Menurut dr Laksmi Anggari Putri Duarsa, SpKK, dokter spesialis kulit dan kelamin di RS Surya Hushada Denpasar, Bali, hal itu memang bisa saja terjadi. Dokter yang akrab siapa dr Laksmi menyebut ada dua kemungkinan yang menjadi alasan mengapa faktor alergi makanan juga bisa menjadi 'biang keladi' dari selulitis.
"Alergi makanan memang bisa saja menyebabkan selulitis di saat makanan tersebut memang terdapat bakteri di dalamnya sehingga ketika di makan, akan menjadi infeksi yang bisa menyebabkan selulitis," tutur dr Laksmi saat dihubungi detikHealth, dan ditulis pada Selasa (22/4/2014).

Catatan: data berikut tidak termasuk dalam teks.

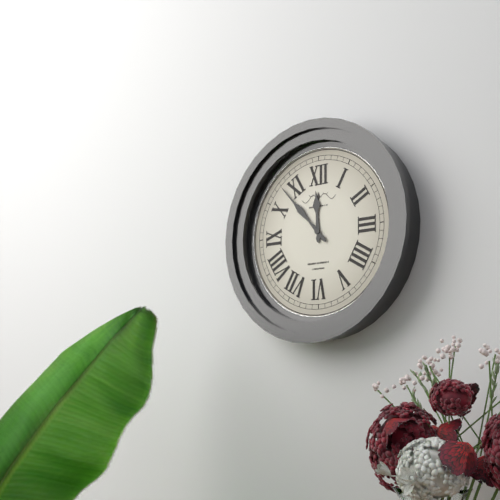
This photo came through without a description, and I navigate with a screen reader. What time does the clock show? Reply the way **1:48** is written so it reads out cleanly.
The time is **11:53**
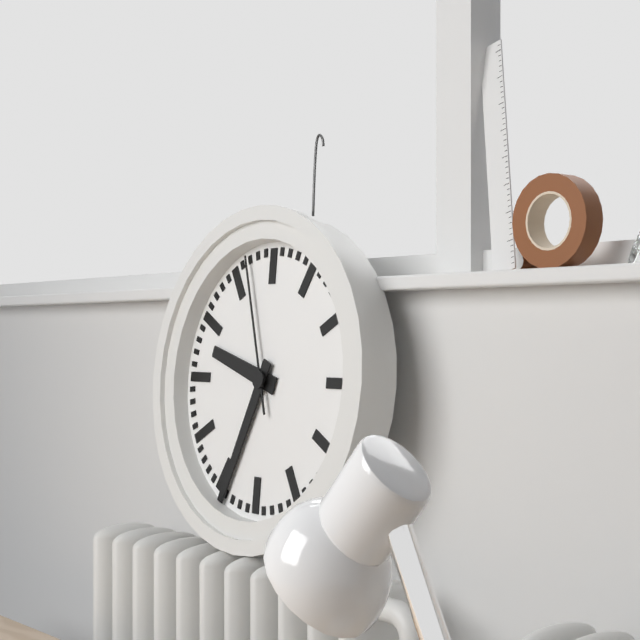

Tidak hanya itu, menurut dr Laksmi, rasa gatal yang diakibatkan ketika seseorang mengalami alergi tersebut juga bisa menjadi faktor penyebab terjadinya selulitis. "Ketika alergi, maka kan akan timbul rasa gatal. Karena gatal, biasanya kan orang menggaruk dengan tangan, di mana kalau kuku tangannya itu tajam, maka bisa menjadi luka," terangnya.
Luka tersebutlah yang disebut dr Laksmi menjadi jalan masuknya bakteri yang bisa saja memang sebelumnya sudah ada di kuku maupun jari tangan orang tersebut sehingga akhirnya bisa menyebabkan terjadinya selulitis,
Meski demikian, dr Laksmi mengungkapkan bahwa selulitis juga dipengaruhi karena faktor daya tahan tubuh seseorang. "Kalau daya tahan tubuhnya lemah, maka akan sangat mungkin terkena selulitis. Tapi ketika daya tahan tubuhnya bagus, mungkin saja tidak akan menyebabkan selulitis," ujar dr Laksmi.